Friday, October 14, 2016

Is Your Car Keeping You Broke?

Have you ever sat down and figured out how expensive it is to maintain and pay for your car? Whether you realize it or not, I bet that your car is one of your biggest expenses. I mean think about it, unless you pay cash for your car you are making a monthly payment, an insurance payment, putting money into the fuel, and also to maintenance! How much do you figure your car is costing you? $500 a month? $700? Maybe even more? 

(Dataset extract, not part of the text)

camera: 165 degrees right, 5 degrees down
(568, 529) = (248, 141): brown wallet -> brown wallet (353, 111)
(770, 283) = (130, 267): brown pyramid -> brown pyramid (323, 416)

The Average Cost of Our Cars 

The average price of a new car today is about $28,000, which makes the average loan payment about $470 a month. Then, you need to insure that car, and typically when you get a loan for a vehicle, it is a requirement of the bank that you get full coverage insurance, which will cost you upwards of $150 a month. So already, you’re at $620 per month, and you haven’t even put gas in it yet! With the high prices of fuel, it is not uncommon for a single driver to spend $300 at the pump each month. Add a couple bucks for your oil changes and random fixes and you’re at a cool $1,000 a month. That’s right, it costs you $12,000 per year to drive your car. Surprised? I know I am! 

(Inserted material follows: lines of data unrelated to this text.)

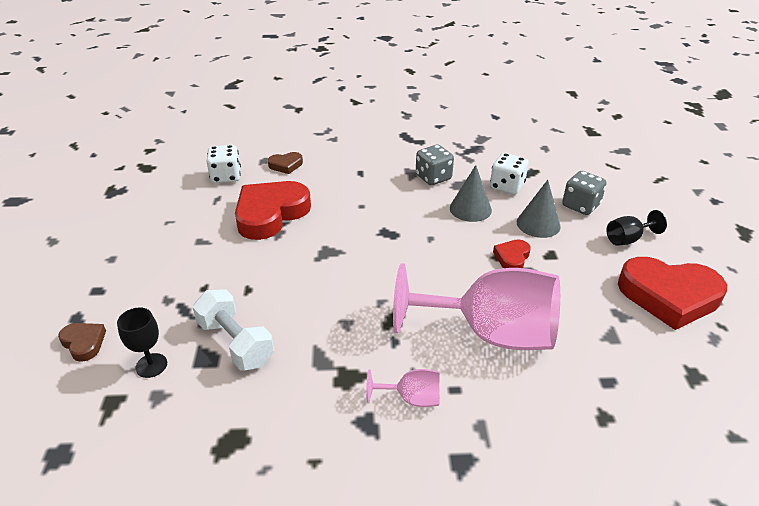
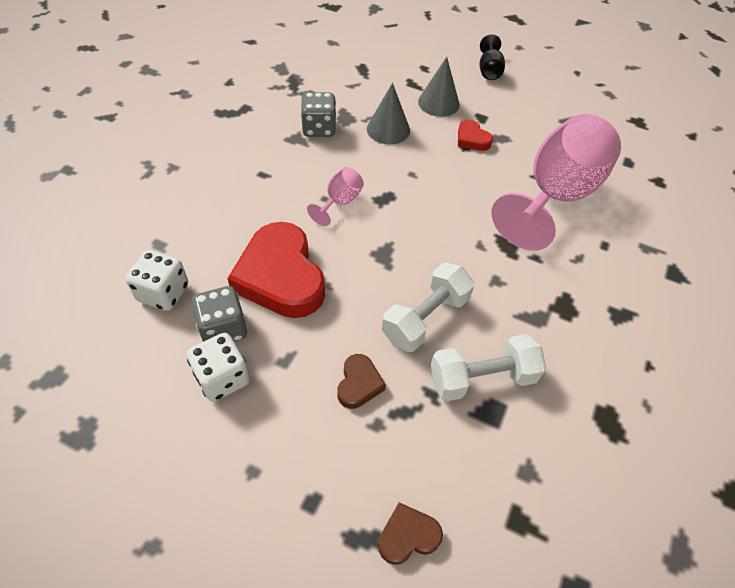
camera: 65 degrees left, 15 degrees up
(151, 365) = (480, 467): black goblet -> none
(277, 293) = (425, 318): none -> white dumbbell
(286, 165) = (190, 228): brown heart -> brown heart (359, 384)
(412, 398) = (605, 274): pink goblet -> pink goblet (340, 202)
(506, 186) = (372, 92): white dice -> white dice (223, 378)
(580, 206) = (431, 69): grey dice -> grey dice (223, 329)
(668, 296) = (561, 88): red heart -> none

How to Keep Your Vehicle Costs Down 

Some personal finance sites suggest doing without a car altogether, but that’s really not all that practical (unless you live in New York City). You still need to make trips once in a while, get a load of groceries, and maybe you’re nowhere near a bus station. Let’s assume that you absolutely need a car. How can you save on your vehicle expenses? 

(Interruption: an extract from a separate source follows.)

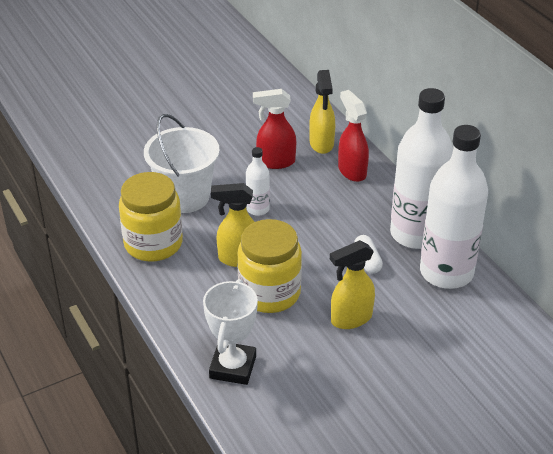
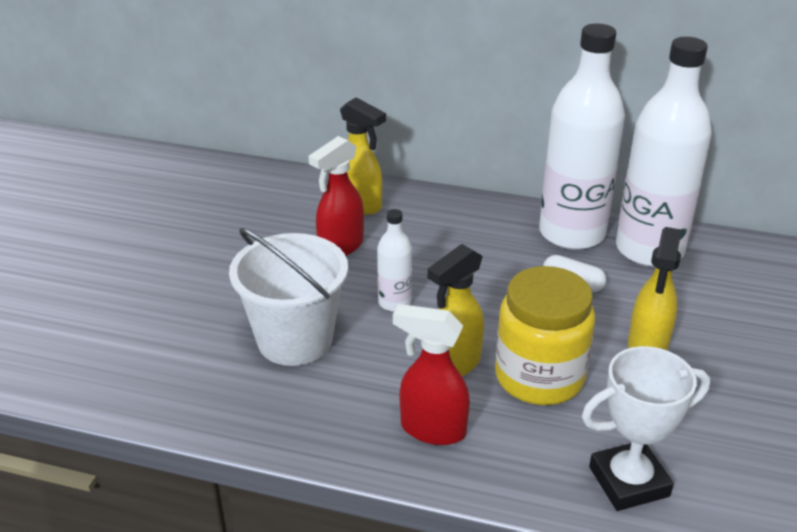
camera: 45 degrees left, 5 degrees down
(153, 243) = (336, 414): yellow jar -> none
(232, 367) = (629, 482): white trophy -> white trophy turned 75 degrees counterclockwise
(352, 171) = (428, 213): red spray bottle -> red spray bottle (432, 429)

First of all, you definitely don’t need a brand new car. By purchasing a vehicle that between four and eight years old, you will be buying a fairly reliable car and avoiding all that depreciation that comes with a brand new ride. Plus, by owning a less expensive vehicle, your insurance costs will decrease. 

Here is what I deem the ideal vehicle purchase if you put on quite a few miles each month. Find something that is eight years old and only one style behind the most up-to-date model. Purchase the car with just under 100,000 miles on it. If you buy a small Honda or Toyota, you will get another 100,000 miles out of it (at least). Plus, these cars are extremely cheap on gas.  

Instead of making payments on a brand new car, you can buy a slightly used one with $6,000 in cash. This makes your total monthly payment zero dollars – we’re off to a great start already! The insurance on a smaller vehicle is still pretty high – we’ll say $100 a month – but it is still better than a brand new car. Then, there is the gas. With the smaller vehicle, I bet you could get by with $250 in gas instead of $300. Finally comes the maintenance. Many of you might be squawking right now because you assume the maintenance costs are going to be huge, but quite honestly, with the many Hondas and Toyotas around, the parts are very attainable and cheap. My friend owns a 2001 Honda Civic and has only paid $300 in maintenance over the past two years. To be fair, let’s just say that maintenance comes to $50 a month (which is 4 times what he has experienced) 

By purchasing a smaller used car, your monthly cash outflow comes to $400 (instead of $1,000). Over the course of the year, you are spending only $4,800 compared to $12,000! That is one huge difference! 

Are you ready to drive something different and save thousands of dollars per year?